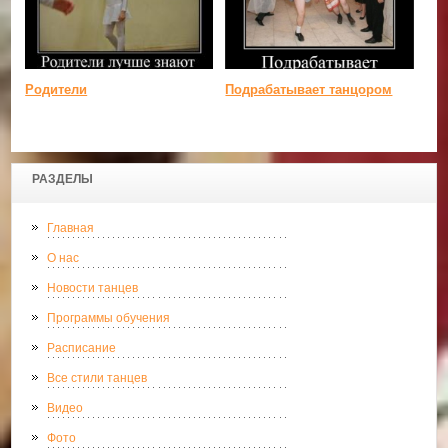
Родители
Подрабатывает танцором
РАЗДЕЛЫ
Главная
О нас
Новости танцев
Программы обучения
Расписание
Все стили танцев
Видео
Фото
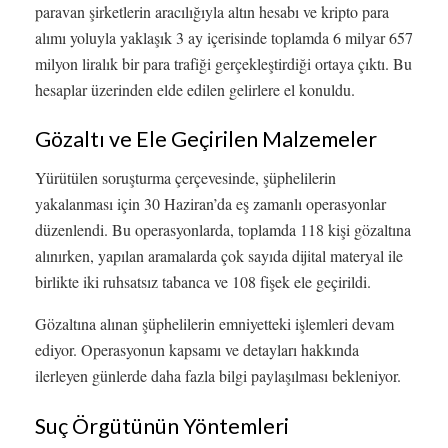
paravan şirketlerin aracılığıyla altın hesabı ve kripto para
alımı yoluyla yaklaşık 3 ay içerisinde toplamda 6 milyar 657
milyon liralık bir para trafiği gerçekleştirdiği ortaya çıktı. Bu
hesaplar üzerinden elde edilen gelirlere el konuldu.
Gözaltı ve Ele Geçirilen Malzemeler
Yürütülen soruşturma çerçevesinde, şüphelilerin
yakalanması için 30 Haziran’da eş zamanlı operasyonlar
düzenlendi. Bu operasyonlarda, toplamda 118 kişi gözaltına
alınırken, yapılan aramalarda çok sayıda dijital materyal ile
birlikte iki ruhsatsız tabanca ve 108 fişek ele geçirildi.
Gözaltına alınan şüphelilerin emniyetteki işlemleri devam
ediyor. Operasyonun kapsamı ve detayları hakkında
ilerleyen günlerde daha fazla bilgi paylaşılması bekleniyor.
Suç Örgütünün Yöntemleri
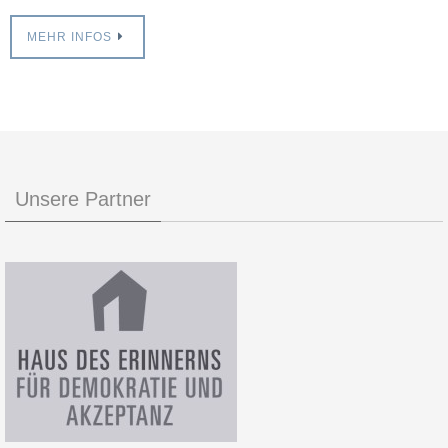
MEHR INFOS
Unsere Partner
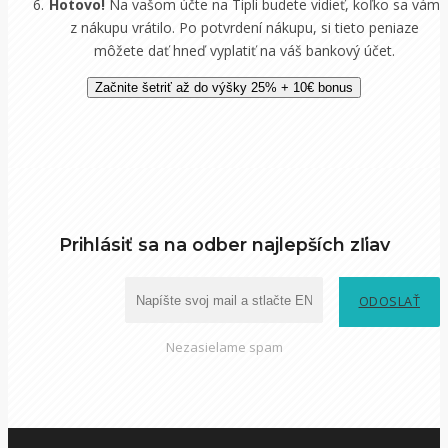
Hotovo!
Na vašom účte na Tipli budete vidieť, koľko sa vám
z nákupu vrátilo. Po potvrdení nákupu, si tieto peniaze
môžete dať hneď vyplatiť na váš bankový účet.
Začnite šetriť až do výšky 25% + 10€ bonus
Prihlásiť sa na odber najlepších zľiav
ODOSLAŤ
Nezasielame spam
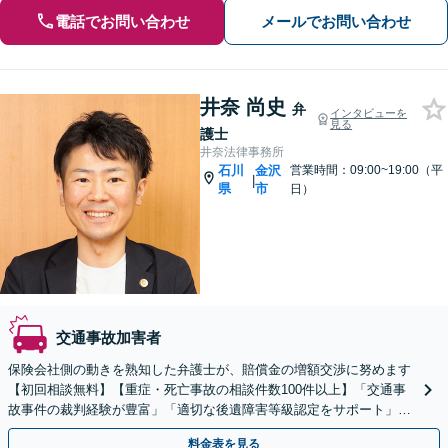
電話でお問い合わせ
メールでお問い合わせ
井奈 尚史
弁
インタビューを
見る
護士
井奈法律事務所
石川
金沢
営業時間：09:00~19:00（平
|
県
市
日）
交通事故加害者
保険会社側の動きを熟知した弁護士が、賠償金の増額交渉に努めます
【初回相談無料】【重症・死亡事故の相談件数100件以上】「交通事
故事件の裁判経験が豊富」「適切な後遺障害等級認定をサポート」
「納得いかない過失割合にも対応」【電話・メール相談可】
料金表を見る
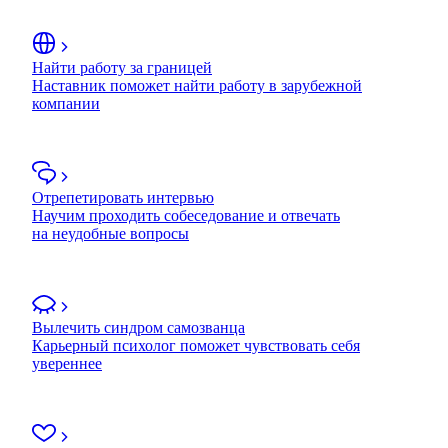
Найти работу за границей
Наставник поможет найти работу в зарубежной
компании
Отрепетировать интервью
Научим проходить собеседование и отвечать
на неудобные вопросы
Вылечить синдром самозванца
Карьерный психолог поможет чувствовать себя
увереннее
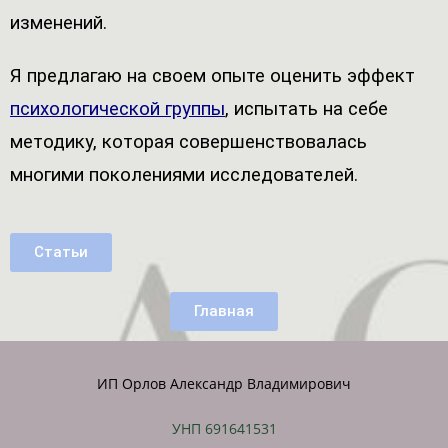
изменений.
Я предлагаю на своем опыте оценить эффект
психологической группы
, испытать на себе
методику, которая совершенствовалась
многими поколениями исследователей.
Статьи
Главная
ИП Орлов Александр Владимирович
УНП 691641531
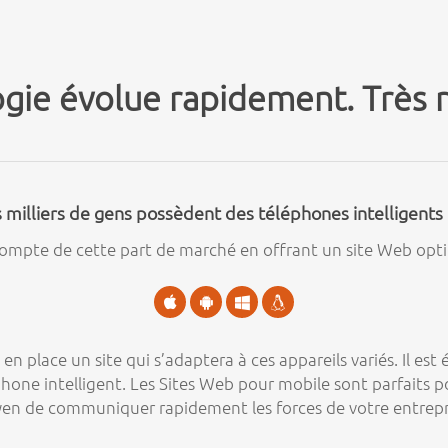
ogie évolue rapidement. Très 
s milliers de gens possèdent des téléphones intelligents 
 compte de cette part de marché en offrant un site Web optim
 en place un site qui s’adaptera à ces appareils variés. Il es
léphone intelligent. Les Sites Web pour mobile sont parfaits p
yen de communiquer rapidement les forces de votre entrepris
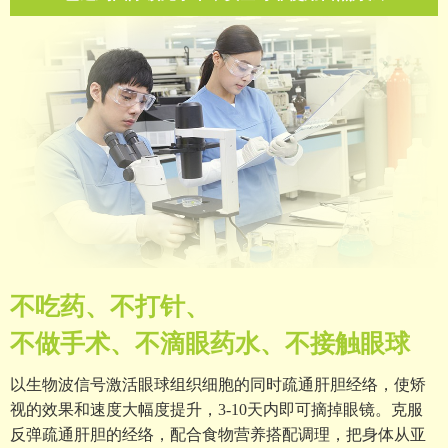
不吃药、不打针、
不做手术、不滴眼药水、不接触眼球
以生物波信号激活眼球组织细胞的同时疏通肝胆经络，使矫
视的效果和速度大幅度提升，3-10天内即可摘掉眼镜。克服
反弹疏通肝胆的经络，配合食物营养搭配调理，把身体从亚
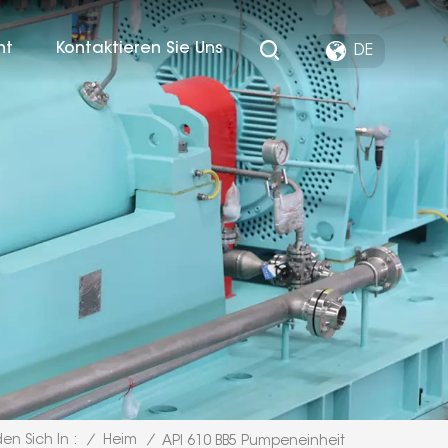
ht
Kontaktieren Sie Uns
DE
/
Heim
/
den Sich In :
API 610 BB5 Pumpeneinheit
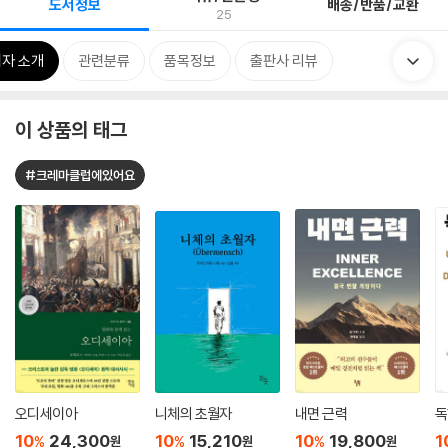
도서정보
배송/반품/교환
25
자 소개
관련분류
품목정보
출판사 리뷰
이 상품의 태그
#크레마클럽에있어요
오디세이아
니체의 초월자
내면 근력
독
10
24,300
10
15,210
10
19,800
1
%
%
%
원
원
원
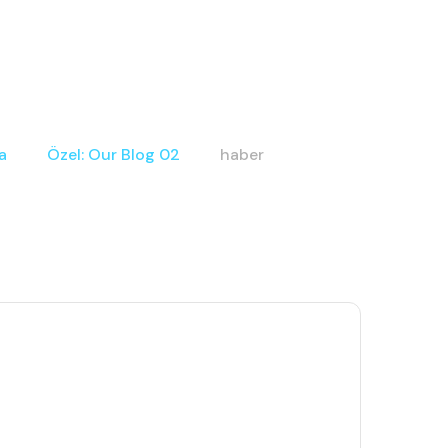
a
Özel: Our Blog 02
haber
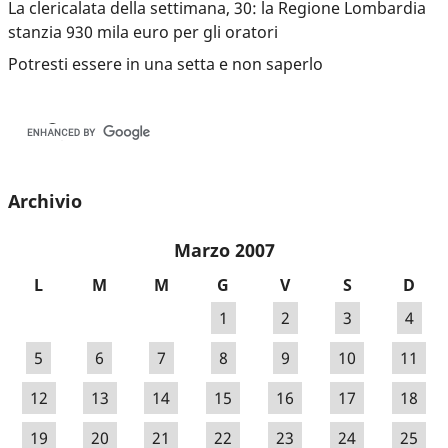
La clericalata della settimana, 30: la Regione Lombardia
stanzia 930 mila euro per gli oratori
Potresti essere in una setta e non saperlo
Archivio
Marzo 2007
L
M
M
G
V
S
D
1
2
3
4
5
6
7
8
9
10
11
12
13
14
15
16
17
18
19
20
21
22
23
24
25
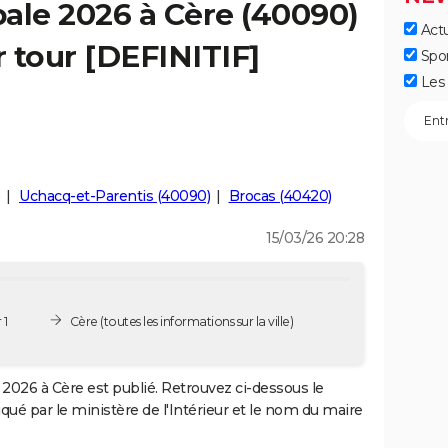
ale 2026 à Cère (40090)
Actu
r tour [DEFINITIF]
Spo
Les 
)
Uchacq-et-Parentis (40090)
Brocas (40420)
15/03/26 20:28
 1
Cère
(toutes les informations sur la ville)
2026 à Cère est publié. Retrouvez ci-dessous le
iqué par le ministère de l'Intérieur et le nom du maire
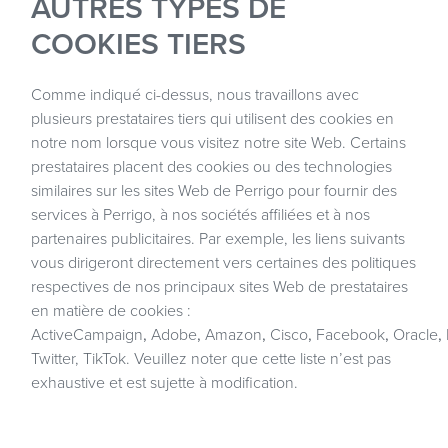
AUTRES TYPES DE
COOKIES TIERS
Comme indiqué ci-dessus, nous travaillons avec
plusieurs prestataires tiers qui utilisent des cookies en
notre nom lorsque vous visitez notre site Web. Certains
prestataires placent des cookies ou des technologies
similaires sur les sites Web de Perrigo pour fournir des
services à Perrigo, à nos sociétés affiliées et à nos
partenaires publicitaires. Par exemple, les liens suivants
vous dirigeront directement vers certaines des politiques
respectives de nos principaux sites Web de prestataires
en matière de cookies :
ActiveCampaign
,
Adobe
,
Amazon
,
Cisco
,
Facebook
,
Oracle
,
Twitter
,
TikTok
. Veuillez noter que cette liste n’est pas
exhaustive et est sujette à modification.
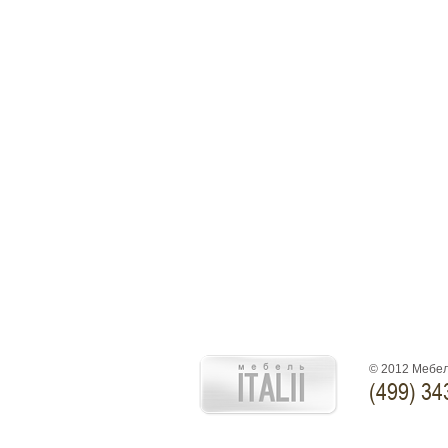
© 2012 Мебел
(499) 34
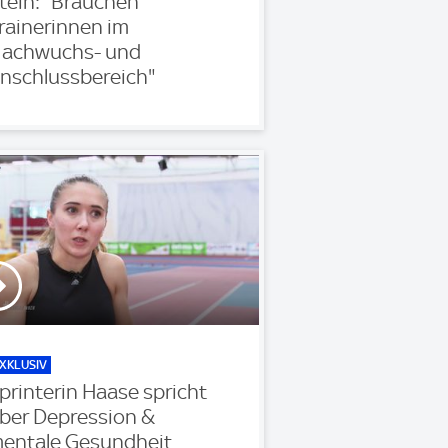
tein: "Brauchen
rainerinnen im
achwuchs- und
nschlussbereich"
XKLUSIV
printerin Haase spricht
ber Depression &
entale Gesundheit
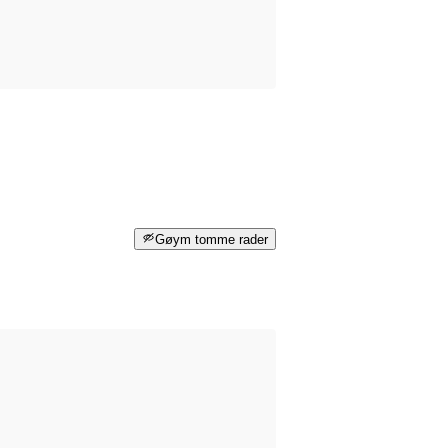
Gøym tomme rader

-----

- _Problem statement_: Write out every line of text in the rows above as one numbered list, skipping any blank lines. Leave the pictures out.

- _Response_:
1. Родители
2. Подрабатывает танцором
3. РАЗДЕЛЫ
4. Главная
5. О нас
6. Новости танцев
7. Программы обучения
8. Расписание
9. Все стили танцев
10. Видео
11. Фото
12. paravan şirketlerin aracılığıyla altın hesabı ve kripto para
13. alımı yoluyla yaklaşık 3 ay içerisinde toplamda 6 milyar 657
14. milyon liralık bir para trafiği gerçekleştirdiği ortaya çıktı. Bu
15. hesaplar üzerinden elde edilen gelirlere el konuldu.
16. Gözaltı ve Ele Geçirilen Malzemeler
17. Yürütülen soruşturma çerçevesinde, şüphelilerin
18. yakalanması için 30 Haziran’da eş zamanlı operasyonlar
19. düzenlendi. Bu operasyonlarda, toplamda 118 kişi gözaltına
20. alınırken, yapılan aramalarda çok sayıda dijital materyal ile
21. birlikte iki ruhsatsız tabanca ve 108 fişek ele geçirildi.
22. Gözaltına alınan şüphelilerin emniyetteki işlemleri devam
23. ediyor. Operasyonun kapsamı ve detayları hakkında
24. ilerleyen günlerde daha fazla bilgi paylaşılması bekleniyor.
25. Suç Örgütünün Yöntemleri
26. MEHR INFOS
27. Unsere Partner
28. Hotovo!
29. Na vašom účte na Tipli budete vidieť, koľko sa vám
30. z nákupu vrátilo. Po potvrdení nákupu, si tieto peniaze
31. môžete dať hneď vyplatiť na váš bankový účet.
32. Začnite šetriť až do výšky 25% + 10€ bonus
33. Prihlásiť sa na odber najlepších zľiav
34. ODOSLAŤ
35. Nezasielame spam
36. 電話でお問い合わせ
37. メールでお問い合わせ
38. 井奈 尚史
39. 弁
40. インタビューを
41. 見る
42. 護士
43. 井奈法律事務所
44. 石川
45. 金沢
46. 営業時間：09:00~19:00（平
47. |
48. 県
49. 市
50. 日）
51. 交通事故加害者
52. 保険会社側の動きを熟知した弁護士が、賠償金の増額交渉に努めます
53. 【初回相談無料】【重症・死亡事故の相談件数100件以上】「交通事
54. 故事件の裁判経験が豊富」「適切な後遺障害等級認定をサポート」
55. 「納得いかない過失割合にも対応」【電話・メール相談可】
56. 料金表を見る
57. Найти работу за границей
58. Наставник поможет найти работу в зарубежной
59. компании
60. Отрепетировать интервью
61. Научим проходить собеседование и отвечать
62. на неудобные вопросы
63. Вылечить синдром самозванца
64. Карьерный психолог поможет чувствовать себя
65. увереннее
66. изменений.
67. Я предлагаю на своем опыте оценить эффект
68. психологической группы
69. , испытать на себе
70. методику, которая совершенствовалась
71. многими поколениями исследователей.
72. Статьи
73. Главная
74. ИП Орлов Александр Владимирович
75. УНП 691641531
76. ogie évolue rapidement. Très 
77. s milliers de gens possèdent des téléphones intelligents 
78.  compte de cette part de marché en offrant un site Web optim
79.  en place un site qui s’adaptera à ces appareils variés. Il es
80. léphone intelligent. Les Sites Web pour mobile sont parfaits p
81. yen de communiquer rapidement les forces de votre entrepris
82. 不吃药、不打针、
83. 不做手术、不滴眼药水、不接触眼球
84. 以生物波信号激活眼球组织细胞的同时疏通肝胆经络，使矫
85. 视的效果和速度大幅度提升，3-10天内即可摘掉眼镜。克服
86. 反弹疏通肝胆的经络，配合食物营养搭配调理，把身体从亚
87. ht
88. Kontaktieren Sie Uns
89. DE
90. /
91. Heim
92. /
93. den Sich In :
94. API 610 BB5 Pumpeneinheit
95. 도서정보
96. 배송/반품/교환
97. 25
98. 자 소개
99. 관련분류
100. 품목정보
101. 출판사 리뷰
102. 이 상품의 태그
103. #크레마클럽에있어요
104. 오디세이아
105. 니체의 초월자
106. 내면 근력
107. 독
108. 10
109. 24,300
110. 10
111. 15,210
112. 10
113. 19,800
114. 1
115. %
116. %
117. %
118. 원
119. 원
120. 원
121. a
122. Özel: Our Blog 02
123. haber
124. La clericalata della settimana, 30: la Regione Lombardia
125. stanzia 930 mila euro per gli oratori
126. Potresti essere in una setta e non saperlo
127. Archivio
128. Marzo 2007
129. L
130. M
131. M
132. G
133. V
134. S
135. D
136. 1
137. 2
138. 3
139. 4
140. 5
141. 6
142. 7
143. 8
144. 9
145. 10
146. 11
147. 12
148. 13
149. 14
150. 15
151. 16
152. 17
153. 18
154. 19
155. 20
156. 21
157. 22
158. 23
159. 24
160. 25
161. ale 2026 à Cère (40090)
162. Actu
163. r tour [DEFINITIF]
164. Spo
165. Les 
166. )
167. Uchacq-et-Parentis (40090)
168. Brocas (40420)
169. 15/03/26 20:28
170.  1
171. Cère
172. (toutes les informations sur la ville)
173. 2026 à Cère est publié. Retrouvez ci-dessous le
174. iqué par le ministère de l'Intérieur et le nom du maire
175. AUTRES TYPES DE
176. COOKIES TIERS
177. Comme indiqué ci-dessus, nous travaillons avec
178. plusieurs prestataires tiers qui utilisent des cookies en
179. notre nom lorsque vous visitez notre site Web. Certains
180. prestataires placent des cookies ou des technologies
181. similaires sur les sites Web de Perrigo pour fournir des
182. services à Perrigo, à nos sociétés affiliées et à nos
183. partenaires publicitaires. Par exemple, les liens suivants
184. vous dirigeront directement vers certaines des politiques
185. respectives de nos principaux sites Web de prestataires
186. en matière de cookies :
187. ActiveCampaign
188. ,
189. Adobe
190. ,
191. Amazon
192. ,
193. Cisco
194. ,
195. Facebook
196. ,
197. Oracle
198. ,
199. Twitter
200. ,
201. TikTok
202. . Veuillez noter que cette liste n’est pas
203. exhaustive et est sujette à modification.
204. © 2012 Мебел
205. (499) 34
206. tein: "Brauchen
207. rainerinnen im
208. achwuchs- und
209. nschlussbereich"
210. XKLUSIV
211. printerin Haase spricht
212. ber Depression &
213. entale Gesundheit
214. Gøym tomme rader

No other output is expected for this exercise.